You want sunny beaches? Oh, silly me: as I’m writing for my fellow stoics here in the frozen tundra, it’s 22 degrees and snowing. Of course you do.
Mazatlan has beaches.
But unlike those Mexican resort towns purpose-built to lure tourists, Mazatlan has more. The Pearl of the Pacific, as it’s called, is a vibrant working city of 475,000, founded in 1531 by those original tourists called Spanish Conquistadors as a working port to send precious metals from the nearby gold and silver mines back from the New World to the Old.
Of course, those conquistadors required houses, and, to convert the locals, pretty churches. Today, the city’s Centro Historico is a landscape of those romantic stucco buildings, framed in graceful arches and balconies frilled with intricate wrought iron. They circle its centerpiece, Plaza Machado, shaded by swaying palms and a bandstand where musicians congregate at night. The GLBT also community receives a warm welcome in Mazatlan. Its prime gay bars include Banos Mazatlan Sodomas; Vitrolas; Pepe Toro; and CQ Open Mind, a disco club.
Add in a four-plus-mile ocean boardwalk called the Malecon—newly embellished with palms and streetlights punctuating the widened promenade—and the magic is made clear. By day, folks stroll pasts its majestic outdoor sculptures of dolphins and mermaids and dip toes into the crashing waves below, while at night it’s festive, with strolling guitarists and pop-up food stands serving families in their finery out to catch the breeze and the gossip.
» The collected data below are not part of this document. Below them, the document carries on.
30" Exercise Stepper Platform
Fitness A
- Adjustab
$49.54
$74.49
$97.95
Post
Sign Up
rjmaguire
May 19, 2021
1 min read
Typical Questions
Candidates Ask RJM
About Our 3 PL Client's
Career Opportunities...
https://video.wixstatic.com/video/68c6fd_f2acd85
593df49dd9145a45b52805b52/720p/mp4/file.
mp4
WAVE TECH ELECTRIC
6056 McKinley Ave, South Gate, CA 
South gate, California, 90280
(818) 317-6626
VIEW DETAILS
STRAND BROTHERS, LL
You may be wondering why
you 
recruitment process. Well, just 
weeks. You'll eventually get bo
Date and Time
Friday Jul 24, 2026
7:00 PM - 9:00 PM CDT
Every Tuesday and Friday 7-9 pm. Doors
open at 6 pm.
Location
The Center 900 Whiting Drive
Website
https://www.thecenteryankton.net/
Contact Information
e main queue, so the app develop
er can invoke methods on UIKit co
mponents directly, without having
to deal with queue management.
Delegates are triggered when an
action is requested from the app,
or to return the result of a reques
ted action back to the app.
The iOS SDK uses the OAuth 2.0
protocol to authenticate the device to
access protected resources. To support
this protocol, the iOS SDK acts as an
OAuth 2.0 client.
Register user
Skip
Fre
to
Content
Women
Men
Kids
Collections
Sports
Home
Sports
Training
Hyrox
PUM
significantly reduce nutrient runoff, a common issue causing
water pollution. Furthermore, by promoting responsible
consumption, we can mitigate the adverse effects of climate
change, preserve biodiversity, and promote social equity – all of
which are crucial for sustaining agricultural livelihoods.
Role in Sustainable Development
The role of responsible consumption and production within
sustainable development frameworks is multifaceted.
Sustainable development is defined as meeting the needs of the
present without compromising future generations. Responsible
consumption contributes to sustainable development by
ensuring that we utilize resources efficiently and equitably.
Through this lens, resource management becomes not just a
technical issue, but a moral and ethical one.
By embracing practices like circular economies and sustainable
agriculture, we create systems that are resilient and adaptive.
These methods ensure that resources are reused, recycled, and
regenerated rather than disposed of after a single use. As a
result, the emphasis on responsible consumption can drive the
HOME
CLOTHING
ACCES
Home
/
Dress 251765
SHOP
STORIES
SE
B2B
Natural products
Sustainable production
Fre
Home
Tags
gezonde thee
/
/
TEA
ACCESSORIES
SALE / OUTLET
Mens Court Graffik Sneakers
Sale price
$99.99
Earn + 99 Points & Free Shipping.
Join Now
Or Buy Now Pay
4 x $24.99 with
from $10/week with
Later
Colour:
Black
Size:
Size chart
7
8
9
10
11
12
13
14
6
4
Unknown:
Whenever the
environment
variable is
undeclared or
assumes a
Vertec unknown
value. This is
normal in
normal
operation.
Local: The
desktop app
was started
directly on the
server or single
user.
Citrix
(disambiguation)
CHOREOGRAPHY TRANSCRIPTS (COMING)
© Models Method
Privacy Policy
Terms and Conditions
For a 360-degree view of the harbor and the city clasped by the green Sierra Madre hills, head to the outdoor bar atop the classic ’40s Hotel Freeman anchoring the Malecon, then grab a bite at cosmo Casa Lucilla a few blocks further, where a breakfast of huevos rancheros and frothy cappuccino fuels a day’s delightful wander. While it’s still cool, discover the Plaza Republica, where shoeshine stands vie to buff up your Adidas before you inspect the Cathedral of 1856 with its fancy stucco façade and jewel-like stained glass. Then turn to Mercado Pino Suarez, teeming with indoor stalls selling gorgeous melons, pyramids of guavas and papayas, fancy pastries, aromatic spices and more, more, more—including brightly striped serapes, tacky souvenirs, and everything Frida, like the Frida Kahlo purse I didn’t know I needed, sporting a unibrow portrait of the famous artist.